Nov. 23 (Bloomberg) -- China Xiniya Fashion Ltd. sold its $88 million U.S. initial public offering at the top of the price range, while Zogenix Inc., a developer of treatments for central nervous system disorders, raised $56 million.
China Xiniya, a designer of men’s business clothes in China’s Fujian province, sold 8 million American depositary receipts at $11 apiece, according to a filing with the Securities and Exchange Commission and data compiled by Bloomberg. San Diego-based Zogenix priced 14 million shares at $4 apiece after originally offering 6 million at $12 to $14.
The deals followed the biggest week for U.S. initial sales since March 2008, according to data compiled by Bloomberg. The IPO market has stabilized after 61 offerings were postponed or withdrawn this year, with companies from General Motors Co. to LPL Investment Holdings Inc. raising more than $17 billion combined last week as the Standard & Poor’s 500 Index traded near a two-year high.
“You’re seeing a continuation of that confidence in the equity markets,” said Sean Kraus, who oversees about $2.2 billion as chief investment officer at Citizens Business Bank in Pasadena, California. Investors are “a little bit more comfortable with IPOs, even those that may not have been able to get done a few months ago,” he said.
China Xiniya slid 9.6 percent to $9.95 in New York Stock Exchange trading today. Zogenix lost 0.5 percent to $3.98 in Nasdaq Stock Market trading after earlier surging as much as 34 percent to $5.35.
The shares retreated as the S&P 500 slumped 1.4 percent today, after fighting broke out between North and South Korea and concern grew that Europe’s debt crisis and China’s efforts to tame inflation will slow the global economic rebound.
“It’s a sentiment-driven market right now,” said Josef Schuster, the Chicago-based founder of IPOX Capital Management LLC, which oversees $3 billion. “Investors are getting a little worried about what’s happening in domestic China.”
China’s government in the past month stepped up a campaign to limit credit expansion after inflation quickened and property prices surged. The country’s biggest banks are poised to hit government-set caps on lending and plan to stop expanding their loan books to avoid exceeding the annual quotas, according to four people with knowledge of the matter.
Chinese companies have posted five of this year’s twelve best performances among IPOs on New York exchanges this year, data compiled by Bloomberg show. The nation’s economy will grow 9 percent next year, more than three times as fast as the U.S., according to estimates compiled by Bloomberg.
ChinaCache International Holdings Ltd., the Beijing-based provider of content for business websites, had the biggest first-day rally on New York exchanges in three years, jumping 95 percent on Oct. 1, data compiled by Bloomberg show.
SouFun Holdings Ltd., the Beijing-based operator of China’s largest property website, surged 73 percent on Sept. 17 after selling its $125 million IPO at the top of the forecast range.
Cowen & Co. led China Xiniya’s offering. The designer and manufacturer of men’s business apparel and accessories will use proceeds from the IPO to build new manufacturing facilities, open stores and develop new products, the prospectus said.

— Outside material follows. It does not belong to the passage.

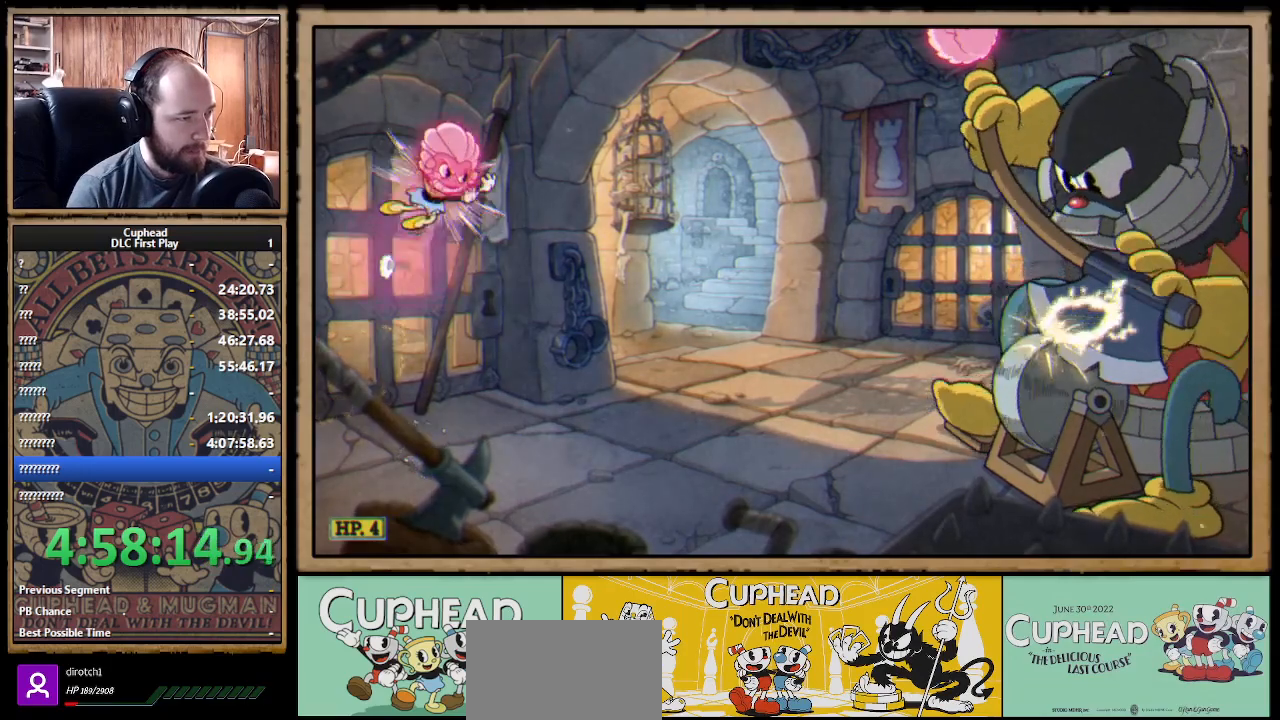
{"buttons": [], "left_stick": "right", "right_stick": "center", "events": []}
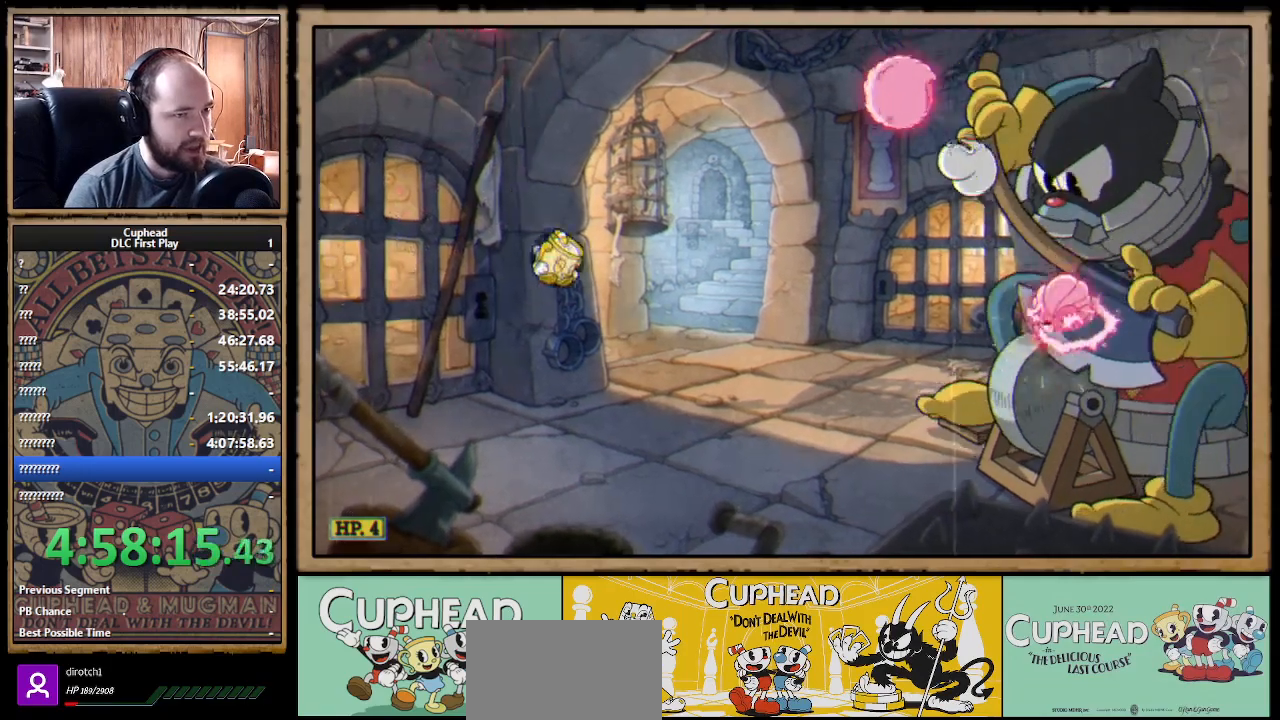
{"buttons": ["B"], "left_stick": "right", "right_stick": "center", "events": [[217, "A", "down"], [283, "A", "up"], [350, "A", "down"], [450, "A", "up"], [450, "B", "down"]]}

Syswin Inc., a Beijing-based real estate agency, delayed its U.S. IPO scheduled for yesterday, data compiled by Bloomberg show. The company will now sell 9.6 million shares at $7 to $8 apiece after originally offering 12 million shares at $9.25 to $11.25, according to an SEC filing. New York-based Morgan Stanley is leading the offering, the prospectus said.
Wells Fargo & Co. of San Francisco and Boston-based Leerink Swann & Co. arranged Zogenix’s sale. The company will use proceeds to fund clinical trials and the commercialization of its treatment for migraines, according to the SEC filing.
Zogenix, which had no revenue until this year, posted sales of $14.6 million in the first nine months of 2010, the filing said. The company’s net loss widened to $71.4 million from $39.7 million a year earlier.
GM of Detroit sold $15.8 billion of common shares last week in the second-largest U.S. IPO on record, data compiled by Bloomberg show. Boston-based LPL, the brokerage and investment advisory firm owned by TPG Capital and Hellman & Friedman LLC, raised $517 million including its overallotment option.